REQUIRED WORK: Filter the rows below and copy every line that contains the string "imprint". Case counts.

SOURCE MATERIAL:
++++++++++++++++++++

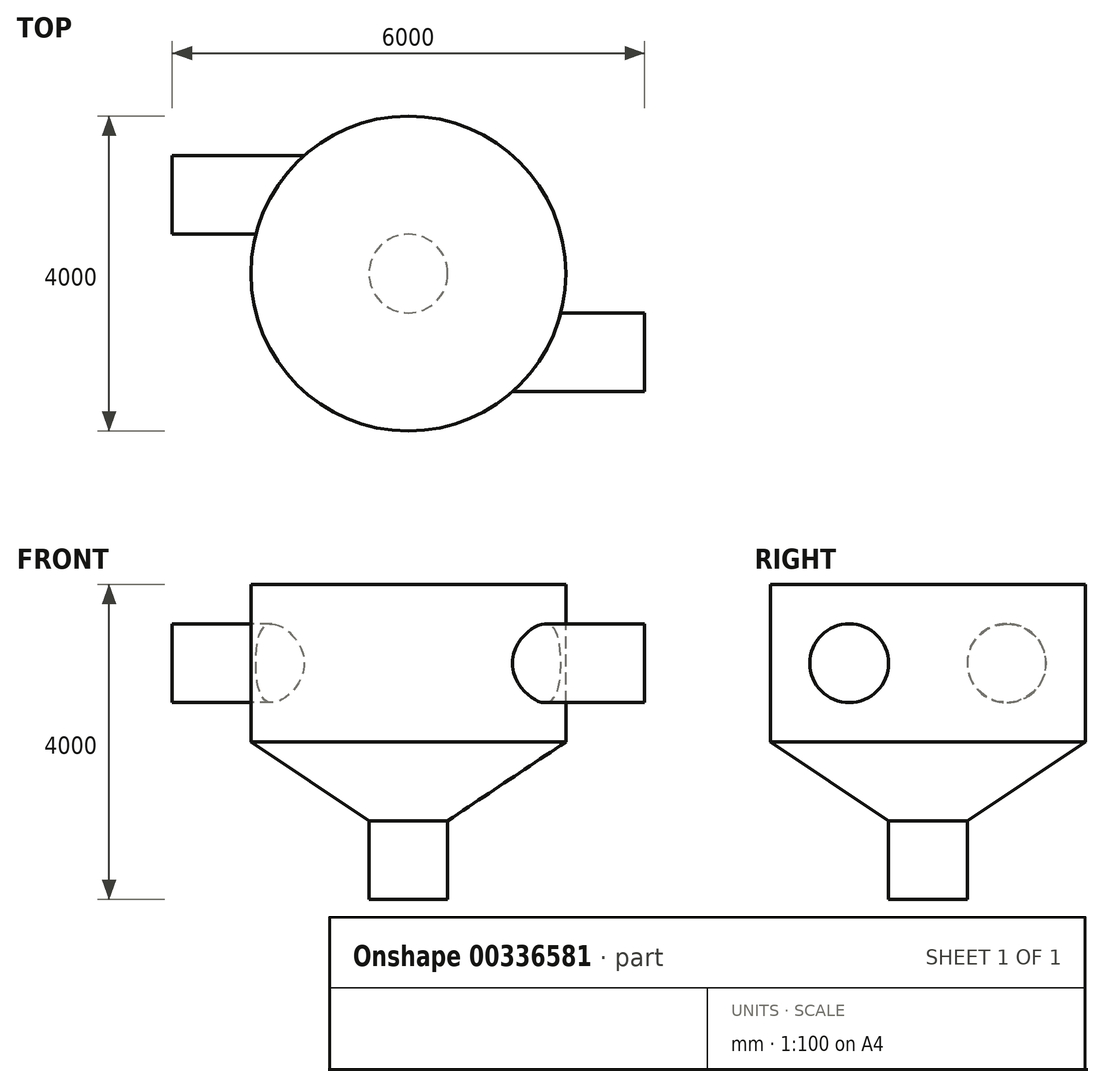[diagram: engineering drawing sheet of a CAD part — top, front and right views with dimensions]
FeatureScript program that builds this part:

++++++++++++++++++++

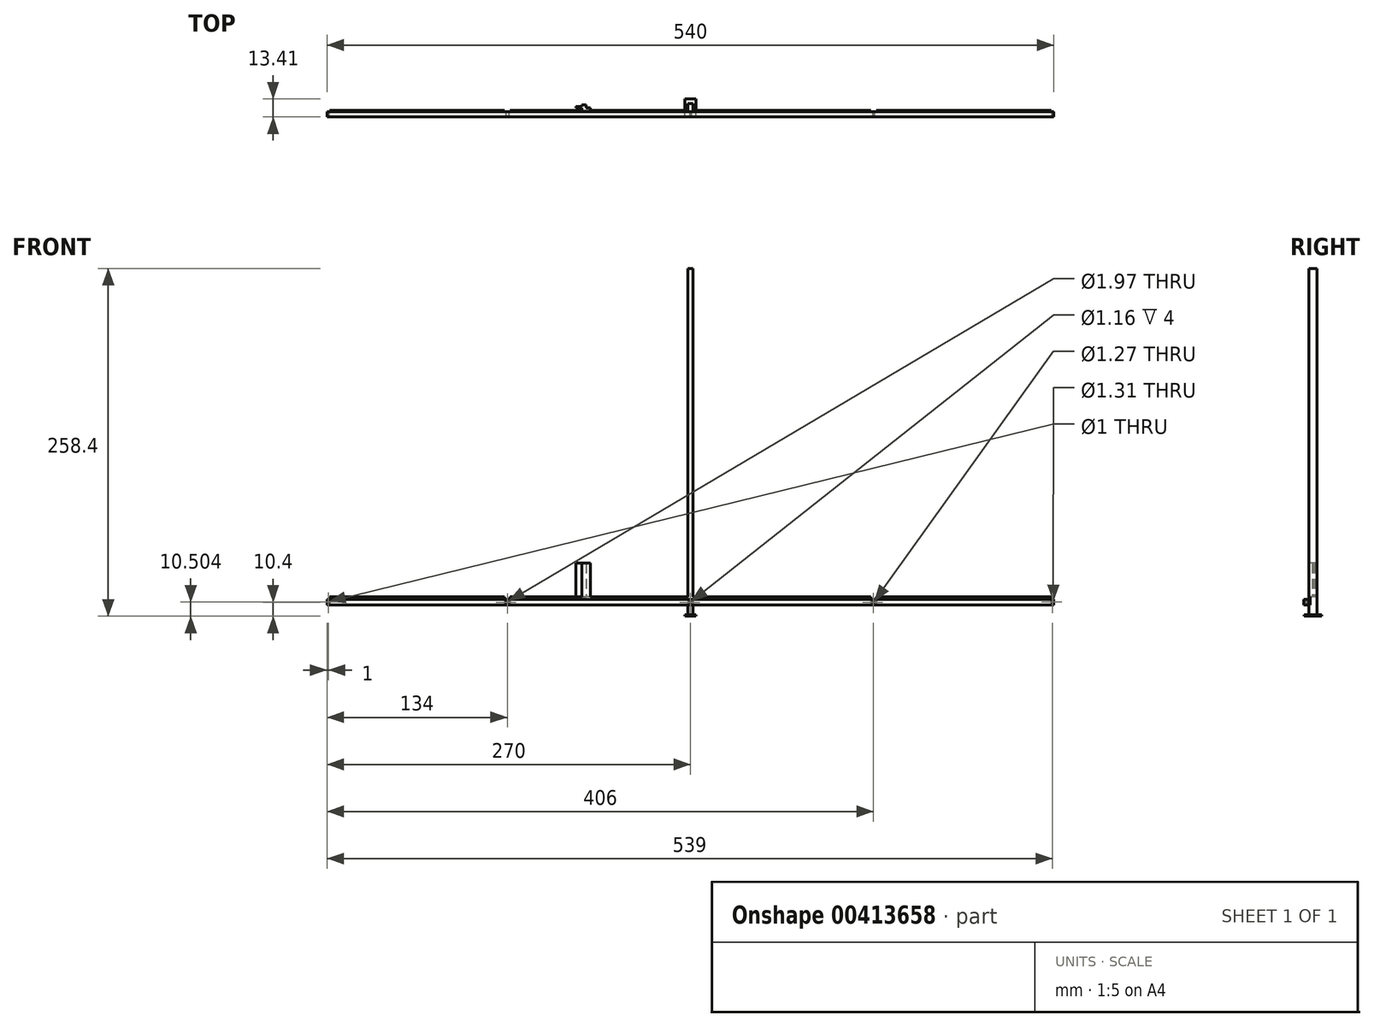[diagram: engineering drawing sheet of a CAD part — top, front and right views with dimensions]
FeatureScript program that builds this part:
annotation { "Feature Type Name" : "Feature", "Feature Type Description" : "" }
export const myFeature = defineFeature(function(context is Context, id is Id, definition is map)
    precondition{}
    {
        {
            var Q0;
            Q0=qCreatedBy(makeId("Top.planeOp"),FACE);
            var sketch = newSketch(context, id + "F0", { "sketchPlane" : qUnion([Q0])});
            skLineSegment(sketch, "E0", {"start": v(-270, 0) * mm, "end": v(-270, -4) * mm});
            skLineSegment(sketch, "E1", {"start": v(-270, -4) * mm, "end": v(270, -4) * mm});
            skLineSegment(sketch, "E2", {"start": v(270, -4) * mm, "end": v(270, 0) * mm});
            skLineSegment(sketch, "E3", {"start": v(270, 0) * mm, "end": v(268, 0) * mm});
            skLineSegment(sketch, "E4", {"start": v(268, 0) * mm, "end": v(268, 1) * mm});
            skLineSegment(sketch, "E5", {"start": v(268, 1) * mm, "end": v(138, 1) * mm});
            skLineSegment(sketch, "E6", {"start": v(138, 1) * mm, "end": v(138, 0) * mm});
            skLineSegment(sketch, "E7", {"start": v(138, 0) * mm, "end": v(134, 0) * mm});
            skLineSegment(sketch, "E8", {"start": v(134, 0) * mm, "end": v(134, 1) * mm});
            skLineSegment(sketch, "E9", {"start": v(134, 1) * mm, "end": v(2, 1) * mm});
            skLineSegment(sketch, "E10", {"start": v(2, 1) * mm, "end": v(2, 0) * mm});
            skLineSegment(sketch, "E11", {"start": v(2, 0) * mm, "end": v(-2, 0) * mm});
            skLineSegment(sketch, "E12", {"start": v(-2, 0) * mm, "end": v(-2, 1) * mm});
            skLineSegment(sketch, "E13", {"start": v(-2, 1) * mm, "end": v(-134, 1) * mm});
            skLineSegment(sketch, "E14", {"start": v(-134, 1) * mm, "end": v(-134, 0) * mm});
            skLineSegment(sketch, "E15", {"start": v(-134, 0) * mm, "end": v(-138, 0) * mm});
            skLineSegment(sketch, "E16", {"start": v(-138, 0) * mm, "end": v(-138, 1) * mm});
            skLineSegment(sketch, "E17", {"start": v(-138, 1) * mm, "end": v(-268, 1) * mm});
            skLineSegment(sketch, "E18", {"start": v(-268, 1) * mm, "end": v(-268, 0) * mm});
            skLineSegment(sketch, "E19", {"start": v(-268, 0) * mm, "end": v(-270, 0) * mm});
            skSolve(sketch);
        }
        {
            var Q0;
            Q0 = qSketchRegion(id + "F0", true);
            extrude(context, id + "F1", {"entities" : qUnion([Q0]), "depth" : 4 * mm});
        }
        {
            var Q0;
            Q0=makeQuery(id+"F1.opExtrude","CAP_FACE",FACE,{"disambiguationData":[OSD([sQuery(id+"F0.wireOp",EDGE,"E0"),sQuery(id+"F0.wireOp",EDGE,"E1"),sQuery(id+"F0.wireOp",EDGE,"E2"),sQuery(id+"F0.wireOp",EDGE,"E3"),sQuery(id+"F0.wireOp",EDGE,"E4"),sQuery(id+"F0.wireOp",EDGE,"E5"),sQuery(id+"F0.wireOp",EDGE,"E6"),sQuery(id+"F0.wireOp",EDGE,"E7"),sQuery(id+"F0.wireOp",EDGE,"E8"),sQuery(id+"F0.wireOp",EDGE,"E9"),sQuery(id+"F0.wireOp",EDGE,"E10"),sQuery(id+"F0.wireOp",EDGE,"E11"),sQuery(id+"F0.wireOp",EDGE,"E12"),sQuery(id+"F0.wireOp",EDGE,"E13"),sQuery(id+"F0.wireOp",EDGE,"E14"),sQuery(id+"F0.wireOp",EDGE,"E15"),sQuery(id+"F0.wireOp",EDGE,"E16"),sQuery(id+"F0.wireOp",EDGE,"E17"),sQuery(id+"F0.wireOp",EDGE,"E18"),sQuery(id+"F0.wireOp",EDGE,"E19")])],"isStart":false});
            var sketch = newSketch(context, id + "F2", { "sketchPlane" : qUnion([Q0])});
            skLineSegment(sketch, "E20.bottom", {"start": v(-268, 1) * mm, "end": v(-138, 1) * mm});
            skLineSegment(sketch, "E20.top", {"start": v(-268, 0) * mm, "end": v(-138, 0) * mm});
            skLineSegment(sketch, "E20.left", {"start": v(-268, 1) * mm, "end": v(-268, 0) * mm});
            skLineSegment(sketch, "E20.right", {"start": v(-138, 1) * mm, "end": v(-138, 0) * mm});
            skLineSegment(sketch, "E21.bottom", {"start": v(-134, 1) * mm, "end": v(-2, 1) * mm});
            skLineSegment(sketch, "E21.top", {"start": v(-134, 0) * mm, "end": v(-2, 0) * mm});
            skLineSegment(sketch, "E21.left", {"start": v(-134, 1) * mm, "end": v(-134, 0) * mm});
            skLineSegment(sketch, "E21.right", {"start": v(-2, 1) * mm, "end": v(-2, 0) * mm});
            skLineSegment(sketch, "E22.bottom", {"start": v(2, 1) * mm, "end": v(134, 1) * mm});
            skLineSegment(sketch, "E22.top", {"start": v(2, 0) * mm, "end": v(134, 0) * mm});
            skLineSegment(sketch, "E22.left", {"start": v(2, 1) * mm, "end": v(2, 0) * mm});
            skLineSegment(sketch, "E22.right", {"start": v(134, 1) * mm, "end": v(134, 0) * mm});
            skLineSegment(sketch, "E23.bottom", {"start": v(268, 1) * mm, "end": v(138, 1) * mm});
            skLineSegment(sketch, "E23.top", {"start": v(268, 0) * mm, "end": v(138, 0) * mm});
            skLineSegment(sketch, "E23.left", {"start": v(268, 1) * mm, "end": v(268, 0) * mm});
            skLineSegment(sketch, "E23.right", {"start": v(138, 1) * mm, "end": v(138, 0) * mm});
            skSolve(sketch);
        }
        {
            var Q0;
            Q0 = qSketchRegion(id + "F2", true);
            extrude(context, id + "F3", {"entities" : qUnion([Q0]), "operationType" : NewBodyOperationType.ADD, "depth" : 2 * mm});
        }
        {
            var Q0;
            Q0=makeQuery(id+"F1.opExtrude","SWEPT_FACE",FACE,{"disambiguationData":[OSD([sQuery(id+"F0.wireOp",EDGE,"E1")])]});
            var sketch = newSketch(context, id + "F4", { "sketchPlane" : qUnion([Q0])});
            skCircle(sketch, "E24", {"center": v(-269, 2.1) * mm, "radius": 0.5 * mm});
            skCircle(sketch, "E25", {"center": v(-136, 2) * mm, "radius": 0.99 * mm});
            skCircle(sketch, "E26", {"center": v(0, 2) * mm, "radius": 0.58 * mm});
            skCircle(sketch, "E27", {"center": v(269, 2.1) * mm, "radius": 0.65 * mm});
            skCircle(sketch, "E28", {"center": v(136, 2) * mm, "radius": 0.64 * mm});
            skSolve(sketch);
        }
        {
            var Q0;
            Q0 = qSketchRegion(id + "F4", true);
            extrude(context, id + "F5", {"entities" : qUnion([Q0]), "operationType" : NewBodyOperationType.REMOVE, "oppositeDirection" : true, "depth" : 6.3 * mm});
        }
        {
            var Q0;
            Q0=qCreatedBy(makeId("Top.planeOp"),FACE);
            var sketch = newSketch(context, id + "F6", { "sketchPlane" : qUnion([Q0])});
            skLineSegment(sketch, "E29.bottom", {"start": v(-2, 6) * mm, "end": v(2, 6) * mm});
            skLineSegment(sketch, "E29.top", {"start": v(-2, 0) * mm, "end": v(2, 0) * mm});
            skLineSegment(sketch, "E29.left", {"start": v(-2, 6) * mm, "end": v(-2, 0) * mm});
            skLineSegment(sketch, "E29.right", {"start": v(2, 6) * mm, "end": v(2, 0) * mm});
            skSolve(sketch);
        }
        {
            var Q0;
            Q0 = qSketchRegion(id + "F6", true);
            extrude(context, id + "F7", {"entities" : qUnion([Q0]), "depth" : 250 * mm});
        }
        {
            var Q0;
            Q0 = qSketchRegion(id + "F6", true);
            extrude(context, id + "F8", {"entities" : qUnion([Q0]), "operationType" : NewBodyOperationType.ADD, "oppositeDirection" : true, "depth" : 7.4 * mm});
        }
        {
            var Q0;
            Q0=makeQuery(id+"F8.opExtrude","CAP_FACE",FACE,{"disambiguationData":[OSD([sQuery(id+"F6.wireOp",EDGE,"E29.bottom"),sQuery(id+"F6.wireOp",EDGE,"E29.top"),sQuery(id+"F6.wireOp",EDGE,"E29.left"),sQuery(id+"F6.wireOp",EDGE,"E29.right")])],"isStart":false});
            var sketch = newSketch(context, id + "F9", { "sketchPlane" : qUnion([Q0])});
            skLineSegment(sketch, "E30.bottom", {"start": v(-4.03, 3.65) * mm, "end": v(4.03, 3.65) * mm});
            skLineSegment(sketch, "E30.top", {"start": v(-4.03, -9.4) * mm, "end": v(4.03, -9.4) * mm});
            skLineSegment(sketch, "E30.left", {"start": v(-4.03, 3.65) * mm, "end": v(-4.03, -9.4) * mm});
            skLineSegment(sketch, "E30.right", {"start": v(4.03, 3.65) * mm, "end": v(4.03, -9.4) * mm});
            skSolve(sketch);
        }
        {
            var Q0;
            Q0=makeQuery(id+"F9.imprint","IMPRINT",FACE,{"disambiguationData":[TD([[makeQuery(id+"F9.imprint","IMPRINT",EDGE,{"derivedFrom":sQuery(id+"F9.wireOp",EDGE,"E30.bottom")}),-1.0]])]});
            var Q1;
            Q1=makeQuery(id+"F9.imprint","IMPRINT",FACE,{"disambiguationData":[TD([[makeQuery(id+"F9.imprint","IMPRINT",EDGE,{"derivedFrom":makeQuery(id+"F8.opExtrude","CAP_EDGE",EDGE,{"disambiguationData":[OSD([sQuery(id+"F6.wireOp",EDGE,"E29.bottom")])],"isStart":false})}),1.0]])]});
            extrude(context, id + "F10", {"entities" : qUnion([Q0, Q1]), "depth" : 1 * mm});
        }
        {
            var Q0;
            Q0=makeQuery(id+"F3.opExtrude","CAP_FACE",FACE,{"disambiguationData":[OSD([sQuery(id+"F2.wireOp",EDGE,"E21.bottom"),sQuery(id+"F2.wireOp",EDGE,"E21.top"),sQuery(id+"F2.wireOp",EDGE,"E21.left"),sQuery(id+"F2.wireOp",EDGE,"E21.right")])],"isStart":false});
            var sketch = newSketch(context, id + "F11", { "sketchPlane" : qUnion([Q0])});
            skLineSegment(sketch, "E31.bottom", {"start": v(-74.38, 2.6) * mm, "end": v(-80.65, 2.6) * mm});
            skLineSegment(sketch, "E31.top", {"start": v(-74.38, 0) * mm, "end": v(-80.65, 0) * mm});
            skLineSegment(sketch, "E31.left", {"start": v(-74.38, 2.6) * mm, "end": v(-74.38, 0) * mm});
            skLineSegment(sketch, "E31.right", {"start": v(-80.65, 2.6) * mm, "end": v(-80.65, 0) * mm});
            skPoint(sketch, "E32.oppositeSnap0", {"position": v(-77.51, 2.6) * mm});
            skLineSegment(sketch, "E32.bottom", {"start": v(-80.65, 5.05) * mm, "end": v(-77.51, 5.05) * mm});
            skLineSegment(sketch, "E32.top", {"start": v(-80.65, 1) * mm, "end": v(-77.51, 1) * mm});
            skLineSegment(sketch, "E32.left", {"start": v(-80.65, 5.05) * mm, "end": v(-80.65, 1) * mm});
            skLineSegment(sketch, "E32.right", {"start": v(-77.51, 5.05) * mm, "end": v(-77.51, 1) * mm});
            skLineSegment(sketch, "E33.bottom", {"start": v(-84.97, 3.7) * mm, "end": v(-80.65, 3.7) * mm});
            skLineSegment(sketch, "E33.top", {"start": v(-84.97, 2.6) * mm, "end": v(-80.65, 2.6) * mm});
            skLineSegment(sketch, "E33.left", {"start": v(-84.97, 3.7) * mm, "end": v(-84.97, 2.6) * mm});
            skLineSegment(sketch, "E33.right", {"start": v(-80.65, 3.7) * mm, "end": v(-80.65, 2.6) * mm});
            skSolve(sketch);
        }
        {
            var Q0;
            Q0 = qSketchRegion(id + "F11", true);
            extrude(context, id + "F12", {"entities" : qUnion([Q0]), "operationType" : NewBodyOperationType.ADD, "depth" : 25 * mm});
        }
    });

++++++++++++++++++++

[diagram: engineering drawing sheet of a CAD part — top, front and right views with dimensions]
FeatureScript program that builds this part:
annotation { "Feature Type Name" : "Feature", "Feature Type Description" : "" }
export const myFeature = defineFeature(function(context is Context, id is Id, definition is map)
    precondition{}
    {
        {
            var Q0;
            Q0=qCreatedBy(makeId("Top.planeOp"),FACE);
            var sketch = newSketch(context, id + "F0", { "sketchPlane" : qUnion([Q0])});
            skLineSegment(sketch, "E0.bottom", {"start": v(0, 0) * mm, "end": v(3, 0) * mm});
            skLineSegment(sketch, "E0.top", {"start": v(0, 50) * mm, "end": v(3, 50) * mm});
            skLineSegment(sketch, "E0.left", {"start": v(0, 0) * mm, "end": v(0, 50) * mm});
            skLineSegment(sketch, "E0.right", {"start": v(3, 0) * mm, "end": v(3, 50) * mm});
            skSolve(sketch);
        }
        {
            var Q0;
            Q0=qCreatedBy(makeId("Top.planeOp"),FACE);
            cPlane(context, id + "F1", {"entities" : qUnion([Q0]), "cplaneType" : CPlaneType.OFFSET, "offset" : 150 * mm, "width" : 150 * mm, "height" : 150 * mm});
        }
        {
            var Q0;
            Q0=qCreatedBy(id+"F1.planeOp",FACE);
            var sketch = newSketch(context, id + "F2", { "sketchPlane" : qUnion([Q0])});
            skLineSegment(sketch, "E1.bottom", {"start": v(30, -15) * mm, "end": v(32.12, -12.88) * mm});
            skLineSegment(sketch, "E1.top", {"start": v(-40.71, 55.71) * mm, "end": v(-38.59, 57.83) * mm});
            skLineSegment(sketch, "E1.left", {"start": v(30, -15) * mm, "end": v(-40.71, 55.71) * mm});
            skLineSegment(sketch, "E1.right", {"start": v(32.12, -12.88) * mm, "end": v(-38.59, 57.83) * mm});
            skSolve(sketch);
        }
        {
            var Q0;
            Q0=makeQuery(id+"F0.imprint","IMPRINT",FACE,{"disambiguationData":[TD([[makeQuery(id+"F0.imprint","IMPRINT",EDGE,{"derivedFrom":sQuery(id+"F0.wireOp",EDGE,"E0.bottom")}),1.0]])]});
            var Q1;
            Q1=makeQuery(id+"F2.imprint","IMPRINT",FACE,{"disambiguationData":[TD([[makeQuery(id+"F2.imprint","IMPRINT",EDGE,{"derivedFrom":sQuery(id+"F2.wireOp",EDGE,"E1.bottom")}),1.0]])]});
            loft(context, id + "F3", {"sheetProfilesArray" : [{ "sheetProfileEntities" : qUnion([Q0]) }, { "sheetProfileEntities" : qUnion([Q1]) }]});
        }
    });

++++++++++++++++++++

EXPECTED ANSWER:
            Q0=makeQuery(id+"F9.imprint","IMPRINT",FACE,{"disambiguationData":[TD([[makeQuery(id+"F9.imprint","IMPRINT",EDGE,{"derivedFrom":sQuery(id+"F9.wireOp",EDGE,"E30.bottom")}),-1.0]])]});
            Q1=makeQuery(id+"F9.imprint","IMPRINT",FACE,{"disambiguationData":[TD([[makeQuery(id+"F9.imprint","IMPRINT",EDGE,{"derivedFrom":makeQuery(id+"F8.opExtrude","CAP_EDGE",EDGE,{"disambiguationData":[OSD([sQuery(id+"F6.wireOp",EDGE,"E29.bottom")])],"isStart":false})}),1.0]])]});
            Q0=makeQuery(id+"F0.imprint","IMPRINT",FACE,{"disambiguationData":[TD([[makeQuery(id+"F0.imprint","IMPRINT",EDGE,{"derivedFrom":sQuery(id+"F0.wireOp",EDGE,"E0.bottom")}),1.0]])]});
            Q1=makeQuery(id+"F2.imprint","IMPRINT",FACE,{"disambiguationData":[TD([[makeQuery(id+"F2.imprint","IMPRINT",EDGE,{"derivedFrom":sQuery(id+"F2.wireOp",EDGE,"E1.bottom")}),1.0]])]});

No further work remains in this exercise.